The Government faces the most serious challenge to pay policy since the current round of national agreements was introduced in 1987.
Some 28,000 nurses have voted by 95 per cent for strike action in the health services, 9,000 gardai have rejected the latest Government offer on pay and Mandate, which represents 35,000 private-sector workers, says it is opposed to entering talks on a successor to Partnership 2000.
Ironically Mandate decided yesterday to oppose a new agreement because it says that the retail trade workers, who form the bulk of its membership, have fallen significantly behind other groups, including the public service.
If the nurses' strike goes ahead, it will be the largest industrial dispute in the history of the State. With a quarter of public health service staff involved, it will pose a serious threat to the maintenance of services.
Nursing unions and health managers meet tomorrow to discuss emergency care during next week's threatened national strike. The meeting follows the counting of the Nursing Alliance strike vote yesterday, which, at 95 per cent, was as great as the vote to reject the Labour Court's £100 million award last month.
The chairman of the alliance, Mr Liam Doran, attributed the strike vote in part to comments made by Ministers during the ballot. He called on them "to stop talking at the nurses and begin talking to nurse representatives constructively about the outstanding issues."
However, there were no indications last night that the Government was in any mood for talks. The Minister for Health, Mr Cowen, said he was "deeply disappointed that nurses have voted for strike action. I do not believe such action is either justified or necessary.
"An all-out strike is a blunt weapon and it will affect all services and inflict hardship on patients and clients of the health services who are in need of nursing care."
He repeated the willingness of the Government to accept the Labour Court "package of improvements", but said he could not depart from its findings, "given the wider implications for public service pay". The only way out of the impasse offered by Mr Cowen was that if the nurses accepted the court's findings, there could be further discussions with the Nursing Alliance in the overall negotiations on any successor to Partnership 2000.
"I am convinced that the interests and aspirations of nurses would best be served by their union leaders using their influence to shape a new partnership agreement," he said.
It is possible that talks on a settlement could emerge out of tomorrow's talks on emergency cover, however this is unlikely.
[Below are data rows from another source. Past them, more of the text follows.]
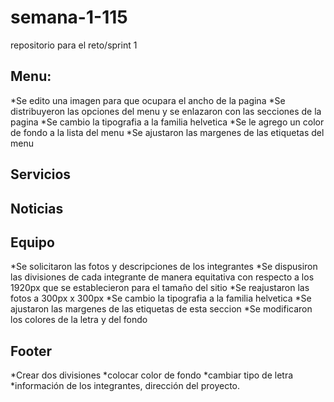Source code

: # semana-1-115
repositorio para el reto/sprint 1

## Menu:
  *Se edito una imagen para que ocupara el ancho de la pagina
  *Se distribuyeron las opciones del menu y se enlazaron con las secciones de la pagina
  *Se cambio la tipografia a la familia helvetica
  *Se le agrego un color de fondo a la lista del menu
  *Se ajustaron las margenes de las etiquetas del menu

## Servicios

## Noticias

## Equipo
  *Se solicitaron las fotos y descripciones de los integrantes
  *Se dispusiron las divisiones de cada integrante de manera equitativa con respecto a los 1920px que se establecieron para el tamaño del sitio
  *Se reajustaron las fotos a 300px x 300px
  *Se cambio la tipografia a la familia helvetica
  *Se ajustaron las margenes de las etiquetas de esta seccion
  *Se modificaron los colores de la letra y del fondo

## Footer
  *Crear dos divisiones
  *colocar color de fondo
  *cambiar tipo de letra 
  *información de los integrantes, dirección del proyecto.

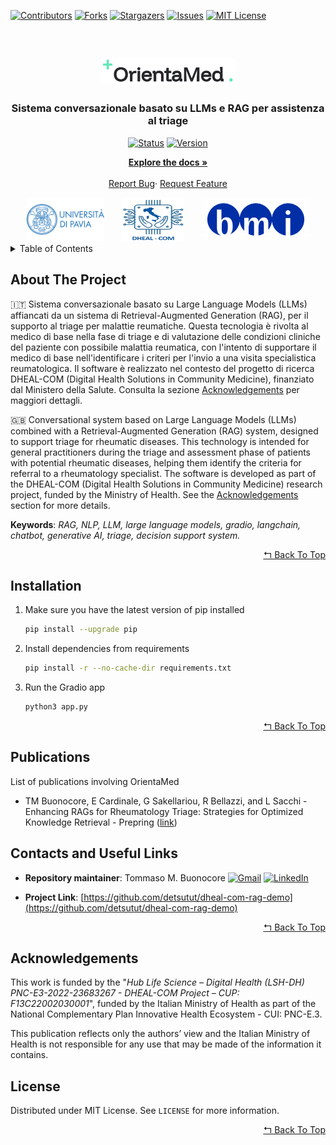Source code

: <div id="top"></div>

[![Contributors][contributors-shield]][contributors-url]
[![Forks][forks-shield]][forks-url]
[![Stargazers][stars-shield]][stars-url]
[![Issues][issues-shield]][issues-url]
[![MIT License][license-shield]][license-url]


<br />
<div align="center">
  <h2><img src="app/assets/orientamed_logo.png" alt='OrientaMed' style='height:2em;'/></h2>
  <h3 align="center">Sistema conversazionale basato su LLMs e RAG per assistenza al triage</h3>
  
  [![Status][status-shield]][status-url]
  [![Version][version-shield]][version-url]

  <p align="center">
    <a href="https://github.com/detsutut/dheal-com-rag-demo"><strong>Explore the docs »</strong></a><br/><br/>
    <a href="https://github.com/detsutut/dheal-com-rag-demo/issues">Report Bug</a>·
    <a href="https://github.com/detsutut/dheal-com-rag-demo/issues">Request Feature</a>
  </p>
</div>

<div align="center"><img src='app/assets/u.png' style='height:5em; min-width : 100px;'><span>&nbsp;&nbsp;&nbsp;&nbsp;&nbsp;&nbsp;</span><img src='app/assets/d.png' style='height:5em; padding-left:1%; padding-right:1%; min-width : 100px;'><span>&nbsp;&nbsp;&nbsp;&nbsp;&nbsp;&nbsp;</span><img src='app/assets/b.png' style='height:5em; min-width : 100px;'></div>

<!-- TABLE OF CONTENTS -->
<details>
  <summary>Table of Contents</summary>
  <ol>
    <li><a href="#about-the-project">About The Project</a></li>
    <li><a href="#installation">Installation</a></li>
    <li><a href="#publications">Publications</a></li>
    <li><a href="#contacts-and-useful-links">Contacts And Useful Links</a></li>
    <li><a href="#acknowledgements">Acknowledgements</a></li>
    <li><a href="#license">License</a></li>
  </ol>
</details>

<!-- ABOUT THE PROJECT -->
## About The Project

🇮🇹
Sistema conversazionale basato su Large Language Models (LLMs) affiancati da un sistema di Retrieval-Augmented Generation (RAG), per il supporto al triage per malattie reumatiche. Questa tecnologia è rivolta al medico di base nella fase di triage e di valutazione delle condizioni cliniche del paziente con possibile malattia reumatica, con l'intento di supportare il medico di base nell'identificare i criteri per l'invio a una visita specialistica reumatologica. Il software è realizzato nel contesto del progetto di ricerca DHEAL-COM (Digital Health Solutions in Community Medicine), finanziato dal Ministero della Salute. Consulta la sezione <a href="#acknowledgements">Acknowledgements</a> per maggiori dettagli.

🇬🇧
Conversational system based on Large Language Models (LLMs) combined with a Retrieval-Augmented Generation (RAG) system, designed to support triage for rheumatic diseases. This technology is intended for general practitioners during the triage and assessment phase of patients with potential rheumatic diseases, helping them identify the criteria for referral to a rheumatology specialist. The software is developed as part of the DHEAL-COM (Digital Health Solutions in Community Medicine) research project, funded by the Ministry of Health. See the <a href="#acknowledgements">Acknowledgements</a> section for more details.


**Keywords**: *RAG, NLP, LLM, large language models, gradio, langchain, chatbot, generative AI, triage, decision support system.*

<p align="right"><a href="#top">↰ Back To Top</a></p>

<!-- INSTALLATION -->
## Installation

1. Make sure you have the latest version of pip installed
    ```sh
    pip install --upgrade pip
    ```
2. Install dependencies from requirements
    ```sh
    pip install -r --no-cache-dir requirements.txt
    ```
3. Run the Gradio app
    ```sh
    python3 app.py
    ```

<p align="right"><a href="#top">↰ Back To Top</a></p>

<!-- PUBLICATIONS -->
## Publications

List of publications involving OrientaMed

* TM Buonocore, E Cardinale, G Sakellariou, R Bellazzi, and L Sacchi - Enhancing RAGs for Rheumatology Triage: Strategies for Optimized Knowledge Retrieval - Prepring ([link](https://www.sciencedirect.com/science/article))

<!-- CONTACTS AND USEFUL LINKS -->
## Contacts and Useful Links

*   **Repository maintainer**: Tommaso M. Buonocore  [![Gmail][gmail-shield]][gmail-url] [![LinkedIn][linkedin-shield]][linkedin-url]  

*   **Project Link**: [https://github.com/detsutut/dheal-com-rag-demo](https://github.com/detsutut/dheal-com-rag-demo)

<p align="right"><a href="#top">↰ Back To Top</a></p>

<!-- ACKNOWLEDGEMENTS -->
## Acknowledgements

This work is funded by the "*Hub Life Science – Digital Health (LSH-DH) PNC-E3-2022-23683267 - DHEAL-COM Project – CUP: F13C22002030001*", funded by the Italian Ministry of Health as part of the National Complementary Plan Innovative Health Ecosystem - CUI: PNC-E.3. 

This publication reflects only the authors’ view and the Italian Ministry of Health is not responsible for any use that may be made of the information it contains.

<!-- LICENSE -->
## License

Distributed under MIT License. See `LICENSE` for more information.

<p align="right"><a href="#top">↰ Back To Top</a></p>

<!-- MARKDOWN LINKS -->
[contributors-shield]: https://img.shields.io/github/contributors/detsutut/dheal-com-rag-demo.svg?style=for-the-badge
[contributors-url]: https://github.com/detsutut/dheal-com-rag-demo/graphs/contributors
[status-shield]: https://img.shields.io/badge/Status-pre--alpha-blue
[status-url]: https://github.com/detsutut/dheal-com-rag-demo/releases
[version-shield]: https://img.shields.io/github/v/release/detsutut/dheal-com-rag-demo?include_prereleases
[version-url]: https://github.com/detsutut/dheal-com-rag-demo/releases
[forks-shield]: https://img.shields.io/github/forks/detsutut/dheal-com-rag-demo.svg?style=for-the-badge
[forks-url]: https://github.com/detsutut/dheal-com-rag-demo/network/members
[stars-shield]: https://img.shields.io/github/stars/detsutut/dheal-com-rag-demo.svg?style=for-the-badge
[stars-url]: https://github.com/detsutut/dheal-com-rag-demo/stargazers
[issues-shield]: https://img.shields.io/github/issues/detsutut/dheal-com-rag-demo.svg?style=for-the-badge
[issues-url]: https://github.com/detsutut/dheal-com-rag-demo/issues
[license-shield]: https://img.shields.io/github/license/detsutut/dheal-com-rag-demo.svg?style=for-the-badge
[license-url]: https://github.com/detsutut/dheal-com-rag-demo/blob/master/dheal-com-rag-demo/LICENSE
[linkedin-shield]: 	https://img.shields.io/badge/LinkedIn-0077B5?style=for-the-badge&logo=linkedin&logoColor=white
[linkedin-url]: https://linkedin.com/in/tbuonocore
[gmail-shield]: https://img.shields.io/badge/Gmail-D14836?style=for-the-badge&logo=gmail&logoColor=white
[gmail-url]: mailto:tommaso.buonocore@unipv.it
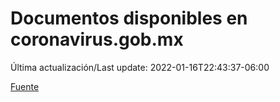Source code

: # Documentos disponibles en coronavirus.gob.mx

Última actualización/Last update: 2022-01-16T22:43:37-06:00

 [Fuente](https://coronavirus.gob.mx/)
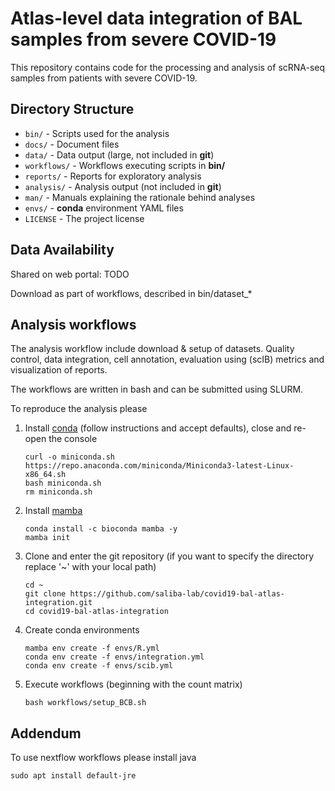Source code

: # Atlas-level data integration of BAL samples from severe COVID-19

This repository contains code for the processing and analysis of scRNA-seq samples from patients with severe COVID-19.

## Directory Structure

* `bin/` - Scripts used for the analysis
* `docs/` - Document files
* `data/` - Data output (large, not included in **git**)
* `workflows/` - Workflows executing scripts in **bin/**
* `reports/` - Reports for exploratory analysis
* `analysis/` - Analysis output (not included in **git**)
* `man/` - Manuals explaining the rationale behind analyses
* `envs/` - **conda** environment YAML files
* `LICENSE` - The project license

## Data Availability

Shared on web portal: TODO

Download as part of workflows, described in bin/dataset_*

## Analysis workflows

The analysis workflow include download & setup of datasets. Quality control, data integration, cell annotation, 
evaluation using (scIB) metrics and visualization of reports.

The workflows are written in bash and can be submitted using SLURM.

To reproduce the analysis please
1. Install [conda](https://docs.conda.io/en/latest/miniconda.html#) (follow instructions and accept defaults), close and re-open the console
   ```
   curl -o miniconda.sh https://repo.anaconda.com/miniconda/Miniconda3-latest-Linux-x86_64.sh
   bash miniconda.sh
   rm miniconda.sh
   ```
1. Install [mamba](https://mamba.readthedocs.io/en/latest/installation.html)
   ```
   conda install -c bioconda mamba -y
   mamba init
   ```
1. Clone and enter the git repository (if you want to specify the directory replace '~' with your local path)
   ```
   cd ~
   git clone https://github.com/saliba-lab/covid19-bal-atlas-integration.git
   cd covid19-bal-atlas-integration
   ```
1. Create conda environments
   ```
   mamba env create -f envs/R.yml
   conda env create -f envs/integration.yml
   conda env create -f envs/scib.yml
   ```
1. Execute workflows (beginning with the count matrix)
   ```
   bash workflows/setup_BCB.sh
   ```
   
## Addendum

To use nextflow workflows please install java
   ```
   sudo apt install default-jre
   ```
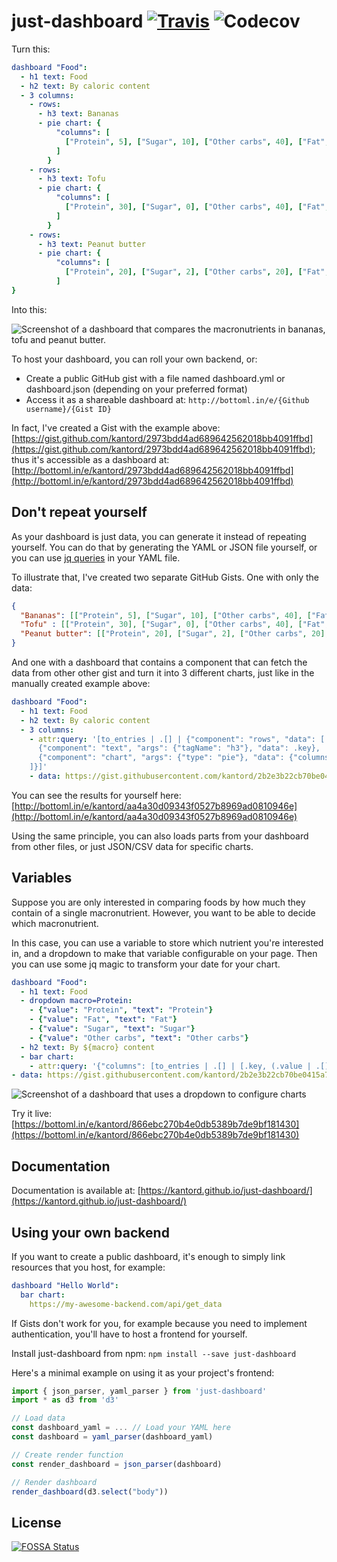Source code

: # just-dashboard [![Travis](https://img.shields.io/travis/kantord/just-dashboard/master.svg)]() ![Codecov](https://img.shields.io/codecov/c/github/kantord/just-dashboard/master.svg)

Turn this:
```yaml
dashboard "Food":
  - h1 text: Food
  - h2 text: By caloric content
  - 3 columns:
    - rows:
      - h3 text: Bananas
      - pie chart: {
          "columns": [
            ["Protein", 5], ["Sugar", 10], ["Other carbs", 40], ["Fat", 1]
          ]
        }
    - rows:
      - h3 text: Tofu
      - pie chart: {
          "columns": [
            ["Protein", 30], ["Sugar", 0], ["Other carbs", 40], ["Fat", 3]
          ]
        }
    - rows:
      - h3 text: Peanut butter
      - pie chart: {
          "columns": [
            ["Protein", 20], ["Sugar", 2], ["Other carbs", 20], ["Fat", 50]
          ]
}
```

Into this:

![Screenshot of a dashboard that compares the macronutrients in bananas, tofu and peanut butter.](https://github.com/kantord/just-dashboard/raw/master/screenshot.png "")

To host your dashboard, you can roll your own backend, or:

- Create a public GitHub gist with a file named dashboard.yml or dashboard.json (depending on your preferred format)
- Access it as a shareable dashboard at: `http://bottoml.in/e/{Github username}/{Gist ID}`

In fact, I've created a Gist with the example above: [https://gist.github.com/kantord/2973bdd4ad689642562018bb4091ffbd](https://gist.github.com/kantord/2973bdd4ad689642562018bb4091ffbd); 
thus it's accessible as a dashboard at: [http://bottoml.in/e/kantord/2973bdd4ad689642562018bb4091ffbd](http://bottoml.in/e/kantord/2973bdd4ad689642562018bb4091ffbd)

## Don't repeat yourself
As your dashboard is just data, you can generate it instead of repeating yourself. You can do that by generating the YAML or JSON file yourself, or you can use [jq queries](https://stedolan.github.io/jq/) in your YAML file.

To illustrate that, I've created two separate GitHub Gists. One with only the
data:

```json
{
  "Bananas": [["Protein", 5], ["Sugar", 10], ["Other carbs", 40], ["Fat", 1]],
  "Tofu" : [["Protein", 30], ["Sugar", 0], ["Other carbs", 40], ["Fat", 3]],
  "Peanut butter": [["Protein", 20], ["Sugar", 2], ["Other carbs", 20], ["Fat", 50]]
}
```

And one with a dashboard that contains a component that can fetch the data from
other other gist and turn it into 3 different charts, just like in the manually
created example above:

```yaml
dashboard "Food":
  - h1 text: Food
  - h2 text: By caloric content
  - 3 columns:
    - attr:query: '[to_entries | .[] | {"component": "rows", "data": [
      {"component": "text", "args": {"tagName": "h3"}, "data": .key},
      {"component": "chart", "args": {"type": "pie"}, "data": {"columns": .value}}
    ]}]'
    - data: https://gist.githubusercontent.com/kantord/2b2e3b22cb70be0415a7d50c395fa411/raw/47542f8a3db0d65aeeb48e28ddfaa8feabbc72b5/nutri.json
```

You can see the results for yourself here: [http://bottoml.in/e/kantord/aa4a30d09343f0527b8969ad0810946e](http://bottoml.in/e/kantord/aa4a30d09343f0527b8969ad0810946e)

Using the same principle, you can also loads parts from your dashboard from
other files, or just JSON/CSV data for specific charts.

## Variables
Suppose you are only interested in comparing foods by how much they contain of
a single macronutrient. However, you want to be able to decide which
macronutrient.

In this case, you can use a variable to store which nutrient you're interested
in, and a dropdown to make that variable configurable on your page. Then you
can use some jq magic to transform your date for your chart.

```yaml
dashboard "Food":
  - h1 text: Food
  - dropdown macro=Protein:
    - {"value": "Protein", "text": "Protein"}
    - {"value": "Fat", "text": "Fat"}
    - {"value": "Sugar", "text": "Sugar"}
    - {"value": "Other carbs", "text": "Other carbs"}
  - h2 text: By ${macro} content
  - bar chart:
    - attr:query: '{"columns": [to_entries | .[] | [.key, (.value | .[] | select(.[0] == "${macro}"))[1] ]]}'
- data: https://gist.githubusercontent.com/kantord/2b2e3b22cb70be0415a7d50c395fa411/raw/47542f8a3db0d65aeeb48e28ddfaa8feabbc72b5/nutri.json
```

![Screenshot of a dashboard that uses a dropdown to configure charts](https://github.com/kantord/just-dashboard/raw/master/screenshot_variables.png "")

Try it live: [https://bottoml.in/e/kantord/866ebc270b4e0db5389b7de9bf181430](https://bottoml.in/e/kantord/866ebc270b4e0db5389b7de9bf181430)

## Documentation

Documentation is available at: [https://kantord.github.io/just-dashboard/](https://kantord.github.io/just-dashboard/)

## Using your own backend

If you want to create a public dashboard, it's enough to simply link resources that you host, for example:
```yaml
dashboard "Hello World":
  bar chart:
    https://my-awesome-backend.com/api/get_data
```

If Gists don't work for you, for example because you need to implement authentication, you'll have to host a frontend for yourself.

Install just-dashboard from npm:
```npm install --save just-dashboard```

Here's a minimal example on using it as your project's frontend:
```javascript
import { json_parser, yaml_parser } from 'just-dashboard'
import * as d3 from 'd3'

// Load data
const dashboard_yaml = ... // Load your YAML here
const dashboard = yaml_parser(dashboard_yaml)

// Create render function
const render_dashboard = json_parser(dashboard)

// Render dashboard
render_dashboard(d3.select("body"))

```


## License
[![FOSSA Status](https://app.fossa.io/api/projects/git%2Bgithub.com%2Fkantord%2Fjust-dashboard.svg?type=large)](https://app.fossa.io/projects/git%2Bgithub.com%2Fkantord%2Fjust-dashboard?ref=badge_large)
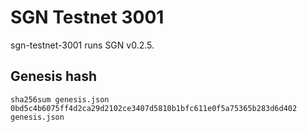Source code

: # SGN Testnet 3001

sgn-testnet-3001 runs SGN v0.2.5.

## Genesis hash

```shellscript
sha256sum genesis.json
0bd5c4b6075ff4d2ca29d2102ce3407d5810b1bfc611e0f5a75365b283d6d402  genesis.json
```
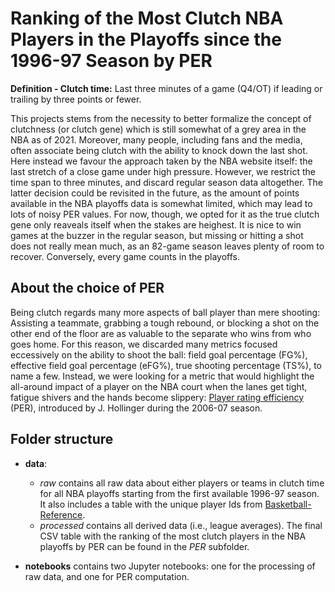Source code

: # Ranking of the Most Clutch NBA Players in the Playoffs since the 1996-97 Season by PER

**Definition - Clutch time:** Last three minutes of a game (Q4/OT) if leading or trailing by three points or fewer.

This projects stems from the necessity to better formalize the concept of clutchness (or clutch gene) which is still somewhat of a grey area in the NBA as of 2021. Moreover, many people, including fans and the media, often associate being clutch with the ability to knock down the last shot. Here instead we favour the approach taken by the NBA website itself: the last stretch of a close game under high pressure. However, we restrict the time span to three minutes, and discard regular season data altogether. The latter decision could be revisited in the future, as the amount of points available in the NBA playoffs data is somewhat limited, which may lead to lots of noisy PER values. For now, though, we opted for it as the true clutch gene only reaveals itself when the stakes are heighest. It is nice to win games at the buzzer in the regular season, but missing or hitting a shot does not really mean much, as an 82-game season leaves plenty of room to recover. Conversely, every game counts in the playoffs.

## About the choice of PER

Being clutch regards many more aspects of ball player than mere shooting: Assisting a teammate, grabbing a tough rebound, or blocking a shot on the other end of the floor are as valuable to the separate who wins from who goes home. For this reason, we discarded many metrics focused eccessively on the ability to shoot the ball: field goal percentage (FG%), effective field goal percentage (eFG%), true shooting percentage (TS%), to name a few. Instead, we were looking for a metric that would highlight the all-around impact of a player on the NBA court when the lanes get tight, fatigue shivers and the hands become slippery: [Player rating efficiency](https://en.wikipedia.org/wiki/Player_efficiency_rating) (PER), introduced by J. Hollinger during the 2006-07 season.

## Folder structure

- **data**:
    + *raw* contains all raw data about either players or teams in clutch time for all NBA playoffs starting from the first available 1996-97 season. It also includes a table with the unique player Ids from [Basketball-Reference](https://www.basketball-reference.com/).
    + *processed* contains all derived data (i.e., league averages). The final CSV table with the ranking of the most clutch players in the NBA playoffs by PER can be found in the *PER* subfolder.
    
- **notebooks** contains two Jupyter notebooks: one for the processing of raw data, and one for PER computation.
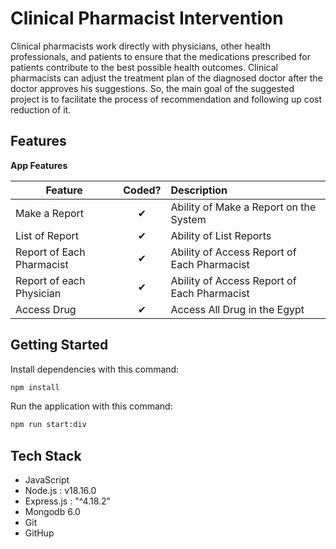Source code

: # Clinical Pharmacist Intervention

Clinical pharmacists work directly with physicians, other health professionals, and patients to ensure that the medications prescribed for patients 
contribute to the best possible health outcomes. Clinical pharmacists can adjust the treatment plan of the diagnosed doctor after the doctor approves
his suggestions. So, the main goal of the suggested project is to facilitate the process  of recommendation and following up cost reduction of it.
  
## Features

<b>App Features</b>

| Feature  |  Coded?       | Description  |
|----------|:-------------:|:-------------|
| Make a Report | &#10004; | Ability of Make a Report on the System |
| List of Report | &#10004; | Ability of List Reports |
| Report of Each Pharmacist | &#10004; | Ability of Access Report of Each Pharmacist |
| Report of each Physician | &#10004; | Ability of Access Report of Each Pharmacist |
| Access Drug | &#10004; |Access All Drug in the Egypt |

  
## Getting Started

Install dependencies with this command:
```bash
npm install
```

Run the application with this command:
```bash
npm run start:div
```

## Tech Stack
* JavaScript
* Node.js : v18.16.0
* Express.js : "^4.18.2"
* Mongodb 6.0
* Git 
* GitHup
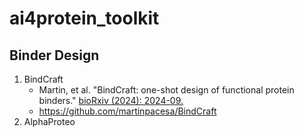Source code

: # ai4protein_toolkit

## Binder Design
1. BindCraft
    - Martin, et al. "BindCraft: one-shot design of functional protein binders." [bioRxiv (2024): 2024-09.](https://www.biorxiv.org/content/10.1101/2024.09.30.615802)
    - https://github.com/martinpacesa/BindCraft
2. AlphaProteo
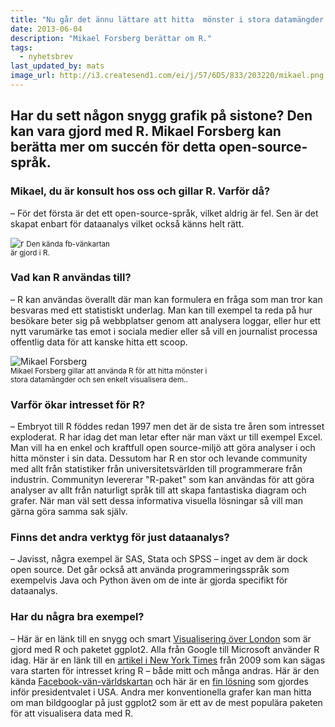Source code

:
 ```yaml
---
title: "Nu går det ännu lättare att hitta  mönster i stora datamängder  och skapa snygg grafik."
date: 2013-06-04
description: "Mikael Forsberg berättar om R."
tags:
  - nyhetsbrev
last_updated_by: mats
image_url: http://i3.createsend1.com/ei/j/57/6D5/833/203220/mikael.png
---
```

Har du sett någon snygg grafik på sistone? Den kan vara gjord med R. Mikael Forsberg kan berätta mer om succén för detta open-source-språk.
------------
### Mikael, du är konsult hos oss och gillar R. Varför då?<br/>
– För det första är det ett open-source-språk, vilket aldrig är fel. Sen är det skapat enbart för dataanalys vilket också känns helt rätt.

<div class="float_right" style="width:161px;">
<img alt="r" src="http://i5.createsend1.com/ei/j/57/6D5/833/203220/map.png"/>
<small>Den kända fb-vänkartan är gjord i R.</small>
</div>

### Vad kan R användas till?
– R kan användas överallt där man kan formulera en fråga som man tror kan besvaras med ett statistiskt underlag. Man kan till exempel ta reda på hur besökare beter sig på webbplatser genom att analysera loggar, eller hur ett nytt varumärke tas emot i sociala medier eller så vill en journalist processa offentlig data för att kanske hitta ett scoop.

<div class="float_left" style="width:340px; margin:bottom:8px;">
<img alt="Mikael Forsberg" src="http://i3.createsend1.com/ei/j/57/6D5/833/203220/mikael.png"/><br/>
<small>Mikael Forsberg gillar att använda R för att hitta mönster i stora datamängder och sen enkelt visualisera dem..</small>
</div>

### Varför ökar intresset för R?
– Embryot till R föddes redan 1997 men det är de sista tre åren som intresset exploderat. R har idag det man letar efter när man växt ur till exempel Excel. Man vill ha en enkel och kraftfull open source-miljö att göra analyser i och hitta mönster i sin data. Dessutom har R en stor och levande community med allt från statistiker från universitetsvärlden till programmerare från industrin. Communityn levererar "R-paket" som kan användas för att göra analyser av allt från naturligt språk till att skapa fantastiska diagram och grafer. När man väl sett dessa informativa visuella lösningar så vill man gärna göra samma sak själv.

### Finns det andra verktyg för just dataanalys?
– Javisst, några exempel är SAS, Stata och SPSS – inget av dem är dock open source. Det går också att använda programmeringsspråk som exempelvis Java och Python även om de inte är gjorda specifikt för dataanalys.

### Har du några bra exempel?
– Här är en länk till en snygg och smart [Visualisering över London](http://spatialanalysis.co.uk/2012/02/london-cycle-hire-pollution) som är gjord med R och paketet ggplot2. Alla från Google till Microsoft använder R idag. Här är en länk till en [artikel i New York Times](http://www.nytimes.com/2009/01/07/technology/business-computing/07program.html?_r=0) från 2009 som kan sägas vara starten för intresset kring R – både mitt och många andras. Här är den kända [Facebook-vän-världskartan](https://www.facebook.com/notes/facebook-engineering/visualizing-friendships/469716398919) och här är en [fin lösning](http://timelyportfolio.github.io/rCharts_512paths/) som gjordes inför presidentvalet i USA. Andra mer konventionella grafer kan man hitta om 
man bildgooglar på just ggplot2 som är ett av de mest populära paketen för att visualisera data med R.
It is also unlikely that those talks will even result in agreement on guidelines to provide cover at national level.
The general secretary of the Psychiatric Nurses Association, Mr Des Kavanagh, said that his members in two Dublin private hospitals, St John of God's and St Patrick's, were also taking industrial action in support of their colleagues in the public service.
The alliance is planning to picket Leinster House this evening and tomorrow evening, during the adjournment debates on the threatened strike. It is also planning a national demonstration at Leinster House on October 21st, if the strike goes ahead next Tuesday.